_Alıntılanan metin_
Yıldız ise her anlatımını gülümseyerek bitiriyor. Mahcup ama hiç vazgeçmediği bir gülümseme bu. İstediği dil eğitimini almak için para gerektiğini anlatıyor “…Napayım ben de başladım çalışmaya...” derken bile sonuna bir gülücük iliştiriyor. Kendini anlatmak, hayallerinden vazgeçmek istemediğini vurgulamak çok hoş bir his çünkü. Hele ki okulunu bırakmak zorunda kalan, hayalleri hor görülen genç bir kadın için. O kısa cümlelerinin ardına iliştirdiği gülümsemesi inadının bir simgesi gibi.

_Görev listesi_
A. Yıldız'ı anlatan metinde "Yıldız ise her" sözcüklerinden başlayıp "bir simgesi gibi." sözcükleri de dahil olmak üzere o kısma kadar olan bölümü harfi harfine yazar mısınız?
B. Yıldız'ı anlatan metne göre aşağıdaki soruları yanıtlayın:
(i) Yıldız her anlatımını nasıl bitiriyor?
(ii) İstediği dil eğitimini almak için neyin gerektiğini anlatıyor?
(iii) Kısa cümlelerinin ardına iliştirdiği gülümseme neyin simgesi gibi?

[Sınırlayıcı kutulu görüntüler]
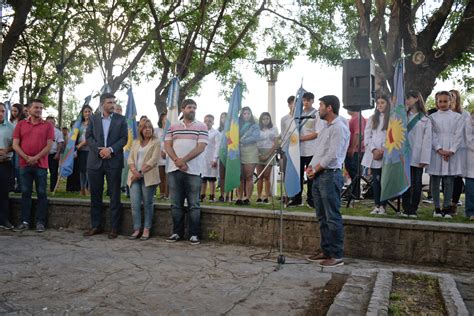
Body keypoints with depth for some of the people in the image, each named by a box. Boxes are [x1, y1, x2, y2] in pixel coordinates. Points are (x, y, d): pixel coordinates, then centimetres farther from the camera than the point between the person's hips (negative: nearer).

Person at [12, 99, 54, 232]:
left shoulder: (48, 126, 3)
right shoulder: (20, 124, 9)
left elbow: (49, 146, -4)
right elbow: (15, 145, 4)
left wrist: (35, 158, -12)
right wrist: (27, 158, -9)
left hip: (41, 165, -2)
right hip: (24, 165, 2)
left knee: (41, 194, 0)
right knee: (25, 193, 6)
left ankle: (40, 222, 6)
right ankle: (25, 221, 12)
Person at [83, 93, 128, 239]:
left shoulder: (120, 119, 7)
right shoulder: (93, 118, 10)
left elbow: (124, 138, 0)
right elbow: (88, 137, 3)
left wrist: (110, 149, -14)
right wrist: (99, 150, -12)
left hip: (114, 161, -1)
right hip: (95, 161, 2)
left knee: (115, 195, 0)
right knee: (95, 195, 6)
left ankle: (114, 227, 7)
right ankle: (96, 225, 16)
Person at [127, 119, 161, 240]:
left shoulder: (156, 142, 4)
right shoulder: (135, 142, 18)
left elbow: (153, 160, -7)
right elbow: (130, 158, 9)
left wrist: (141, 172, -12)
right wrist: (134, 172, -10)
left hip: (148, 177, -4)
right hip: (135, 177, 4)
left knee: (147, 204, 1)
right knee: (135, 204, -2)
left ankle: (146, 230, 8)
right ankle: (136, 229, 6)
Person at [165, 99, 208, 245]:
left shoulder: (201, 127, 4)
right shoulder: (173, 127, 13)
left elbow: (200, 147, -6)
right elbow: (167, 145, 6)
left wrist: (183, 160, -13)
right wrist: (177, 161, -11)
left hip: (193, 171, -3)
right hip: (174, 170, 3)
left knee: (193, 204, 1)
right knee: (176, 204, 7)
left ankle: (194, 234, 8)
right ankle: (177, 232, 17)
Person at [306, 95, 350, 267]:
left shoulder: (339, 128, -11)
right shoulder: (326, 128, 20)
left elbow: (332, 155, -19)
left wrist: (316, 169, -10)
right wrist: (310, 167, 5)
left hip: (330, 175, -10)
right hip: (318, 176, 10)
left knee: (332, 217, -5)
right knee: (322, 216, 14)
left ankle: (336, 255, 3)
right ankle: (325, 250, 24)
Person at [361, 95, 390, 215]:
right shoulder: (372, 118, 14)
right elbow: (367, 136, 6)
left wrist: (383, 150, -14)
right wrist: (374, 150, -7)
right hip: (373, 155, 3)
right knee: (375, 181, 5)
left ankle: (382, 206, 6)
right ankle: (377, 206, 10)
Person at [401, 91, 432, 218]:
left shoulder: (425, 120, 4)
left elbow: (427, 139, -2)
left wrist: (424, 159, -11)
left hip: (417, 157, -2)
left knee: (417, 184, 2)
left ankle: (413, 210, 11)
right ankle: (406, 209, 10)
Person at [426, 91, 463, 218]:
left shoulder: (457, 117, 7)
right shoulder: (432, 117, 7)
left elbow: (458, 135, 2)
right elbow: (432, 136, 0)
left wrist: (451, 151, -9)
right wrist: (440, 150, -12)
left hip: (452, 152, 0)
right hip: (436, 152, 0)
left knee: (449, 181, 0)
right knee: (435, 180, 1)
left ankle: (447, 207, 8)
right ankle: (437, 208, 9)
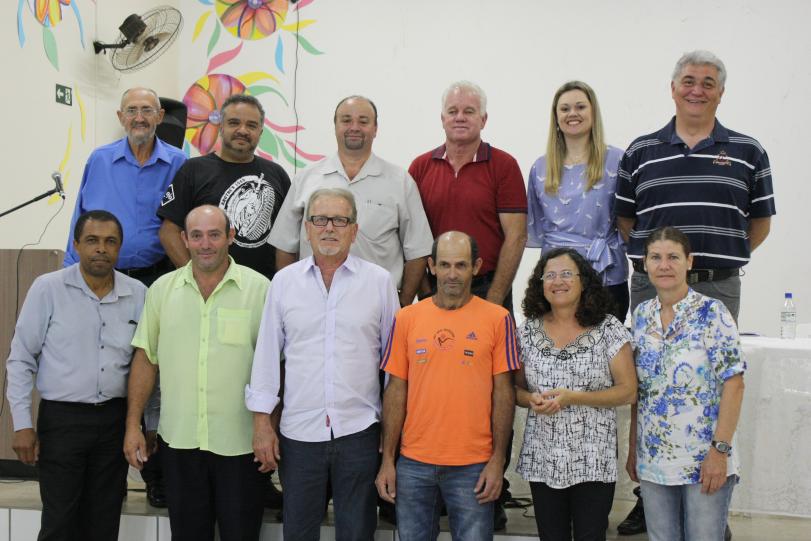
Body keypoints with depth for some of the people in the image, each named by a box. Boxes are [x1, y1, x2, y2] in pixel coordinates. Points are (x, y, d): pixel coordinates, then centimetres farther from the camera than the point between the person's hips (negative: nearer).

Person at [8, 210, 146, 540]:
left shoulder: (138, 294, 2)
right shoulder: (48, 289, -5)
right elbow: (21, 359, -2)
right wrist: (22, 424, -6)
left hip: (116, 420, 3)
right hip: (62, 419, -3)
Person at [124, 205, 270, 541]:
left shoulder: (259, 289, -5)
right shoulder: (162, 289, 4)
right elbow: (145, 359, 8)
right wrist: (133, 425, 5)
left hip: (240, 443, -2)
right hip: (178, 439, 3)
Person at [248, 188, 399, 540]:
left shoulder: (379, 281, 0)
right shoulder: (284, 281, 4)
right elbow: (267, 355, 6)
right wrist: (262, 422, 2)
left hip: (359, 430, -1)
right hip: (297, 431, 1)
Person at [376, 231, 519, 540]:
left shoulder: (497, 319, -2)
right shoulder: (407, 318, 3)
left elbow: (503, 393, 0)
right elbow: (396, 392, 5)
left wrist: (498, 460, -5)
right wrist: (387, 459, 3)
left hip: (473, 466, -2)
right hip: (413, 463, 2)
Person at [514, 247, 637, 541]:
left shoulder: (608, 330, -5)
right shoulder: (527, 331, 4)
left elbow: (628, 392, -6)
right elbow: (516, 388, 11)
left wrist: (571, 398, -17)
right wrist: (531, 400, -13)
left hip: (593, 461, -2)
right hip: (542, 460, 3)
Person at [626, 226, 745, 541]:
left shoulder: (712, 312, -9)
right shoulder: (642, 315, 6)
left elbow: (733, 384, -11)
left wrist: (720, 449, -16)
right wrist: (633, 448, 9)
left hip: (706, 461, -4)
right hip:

_Alıştırma yanıtları_
A.
Yıldız ise her anlatımını gülümseyerek bitiriyor. Mahcup ama hiç vazgeçmediği bir gülümseme bu. İstediği dil eğitimini almak için para gerektiğini anlatıyor “…Napayım ben de başladım çalışmaya...” derken bile sonuna bir gülücük iliştiriyor. Kendini anlatmak, hayallerinden vazgeçmek istemediğini vurgulamak çok hoş bir his çünkü. Hele ki okulunu bırakmak zorunda kalan, hayalleri hor görülen genç bir kadın için. O kısa cümlelerinin ardına iliştirdiği gülümsemesi inadının bir simgesi gibi.

B.
(i) Gülümseyerek.
(ii) Para.
(iii) İnadının.